### [What this task involves]
Please reproduce the data below exactly, from the first line to the last.

### [Records shown]
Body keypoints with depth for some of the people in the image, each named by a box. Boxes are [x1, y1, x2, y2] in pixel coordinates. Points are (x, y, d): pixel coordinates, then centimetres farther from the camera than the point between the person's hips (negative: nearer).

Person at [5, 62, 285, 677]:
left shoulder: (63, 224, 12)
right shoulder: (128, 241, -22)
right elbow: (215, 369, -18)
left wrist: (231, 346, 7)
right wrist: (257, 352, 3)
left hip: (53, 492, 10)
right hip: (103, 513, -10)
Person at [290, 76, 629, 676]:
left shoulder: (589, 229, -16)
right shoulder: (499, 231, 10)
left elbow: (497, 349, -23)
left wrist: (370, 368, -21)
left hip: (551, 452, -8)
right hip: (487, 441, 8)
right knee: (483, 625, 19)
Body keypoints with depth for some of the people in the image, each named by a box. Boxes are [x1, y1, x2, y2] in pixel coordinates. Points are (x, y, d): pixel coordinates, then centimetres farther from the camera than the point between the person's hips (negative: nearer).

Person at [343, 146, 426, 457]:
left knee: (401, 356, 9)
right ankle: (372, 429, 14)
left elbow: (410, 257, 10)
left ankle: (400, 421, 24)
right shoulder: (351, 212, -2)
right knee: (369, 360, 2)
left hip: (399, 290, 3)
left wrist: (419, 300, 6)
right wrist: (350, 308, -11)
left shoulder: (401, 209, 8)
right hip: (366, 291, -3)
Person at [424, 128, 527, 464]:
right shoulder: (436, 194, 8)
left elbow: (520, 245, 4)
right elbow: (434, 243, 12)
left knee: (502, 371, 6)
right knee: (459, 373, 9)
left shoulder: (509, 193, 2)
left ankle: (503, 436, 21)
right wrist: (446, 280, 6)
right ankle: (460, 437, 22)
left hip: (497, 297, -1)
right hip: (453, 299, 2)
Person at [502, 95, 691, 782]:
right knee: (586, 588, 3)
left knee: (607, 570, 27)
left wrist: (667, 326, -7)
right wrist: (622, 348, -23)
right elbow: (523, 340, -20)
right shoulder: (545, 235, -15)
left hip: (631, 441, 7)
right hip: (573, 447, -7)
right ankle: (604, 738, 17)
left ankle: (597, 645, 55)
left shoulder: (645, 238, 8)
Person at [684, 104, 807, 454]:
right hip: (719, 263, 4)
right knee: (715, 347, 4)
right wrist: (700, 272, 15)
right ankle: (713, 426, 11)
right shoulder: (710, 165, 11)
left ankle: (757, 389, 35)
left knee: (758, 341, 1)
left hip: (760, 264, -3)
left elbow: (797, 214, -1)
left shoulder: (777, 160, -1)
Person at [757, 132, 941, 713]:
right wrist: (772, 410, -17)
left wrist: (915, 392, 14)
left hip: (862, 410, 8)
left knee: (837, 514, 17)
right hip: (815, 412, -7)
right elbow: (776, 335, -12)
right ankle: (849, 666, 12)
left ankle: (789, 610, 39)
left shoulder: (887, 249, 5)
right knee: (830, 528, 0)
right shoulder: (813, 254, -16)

### [Response]
Body keypoints with depth for some of the people in the image, each named by a box. Boxes are [x1, y1, x2, y2] in pixel coordinates. Points are (x, y, d): pixel coordinates, then centimetres farther from the camera than the point between the person's hips (negative: nearer).

Person at [5, 62, 285, 677]:
left shoulder: (63, 224, 12)
right shoulder: (128, 241, -22)
right elbow: (215, 369, -18)
left wrist: (231, 346, 7)
right wrist: (257, 352, 3)
left hip: (53, 492, 10)
right hip: (103, 513, -10)
Person at [290, 76, 629, 676]:
left shoulder: (589, 229, -16)
right shoulder: (499, 231, 10)
left elbow: (497, 349, -23)
left wrist: (370, 368, -21)
left hip: (551, 452, -8)
right hip: (487, 441, 8)
right knee: (483, 625, 19)
Body keypoints with depth for some of the people in the image, each named by a box. Boxes are [x1, y1, x2, y2] in pixel coordinates. Points are (x, y, d): pixel coordinates, then centimetres farther from the camera than the point between the person's hips (negative: nearer).

Person at [343, 146, 426, 457]:
left knee: (401, 356, 9)
right ankle: (372, 429, 14)
left elbow: (410, 257, 10)
left ankle: (400, 421, 24)
right shoulder: (351, 212, -2)
right knee: (369, 360, 2)
left hip: (399, 290, 3)
left wrist: (419, 300, 6)
right wrist: (350, 308, -11)
left shoulder: (401, 209, 8)
right hip: (366, 291, -3)
Person at [424, 128, 527, 464]:
right shoulder: (436, 194, 8)
left elbow: (520, 245, 4)
right elbow: (434, 243, 12)
left knee: (502, 371, 6)
right knee: (459, 373, 9)
left shoulder: (509, 193, 2)
left ankle: (503, 436, 21)
right wrist: (446, 280, 6)
right ankle: (460, 437, 22)
left hip: (497, 297, -1)
right hip: (453, 299, 2)
Person at [502, 95, 691, 782]:
right knee: (586, 588, 3)
left knee: (607, 570, 27)
left wrist: (667, 326, -7)
right wrist: (622, 348, -23)
right elbow: (523, 340, -20)
right shoulder: (545, 235, -15)
left hip: (631, 441, 7)
right hip: (573, 447, -7)
right ankle: (604, 738, 17)
left ankle: (597, 645, 55)
left shoulder: (645, 238, 8)
Person at [684, 104, 807, 454]:
right hip: (719, 263, 4)
right knee: (715, 347, 4)
right wrist: (700, 272, 15)
right ankle: (713, 426, 11)
right shoulder: (710, 165, 11)
left ankle: (757, 389, 35)
left knee: (758, 341, 1)
left hip: (760, 264, -3)
left elbow: (797, 214, -1)
left shoulder: (777, 160, -1)
Person at [757, 132, 941, 713]:
right wrist: (772, 410, -17)
left wrist: (915, 392, 14)
left hip: (862, 410, 8)
left knee: (837, 514, 17)
right hip: (815, 412, -7)
right elbow: (776, 335, -12)
right ankle: (849, 666, 12)
left ankle: (789, 610, 39)
left shoulder: (887, 249, 5)
right knee: (830, 528, 0)
right shoulder: (813, 254, -16)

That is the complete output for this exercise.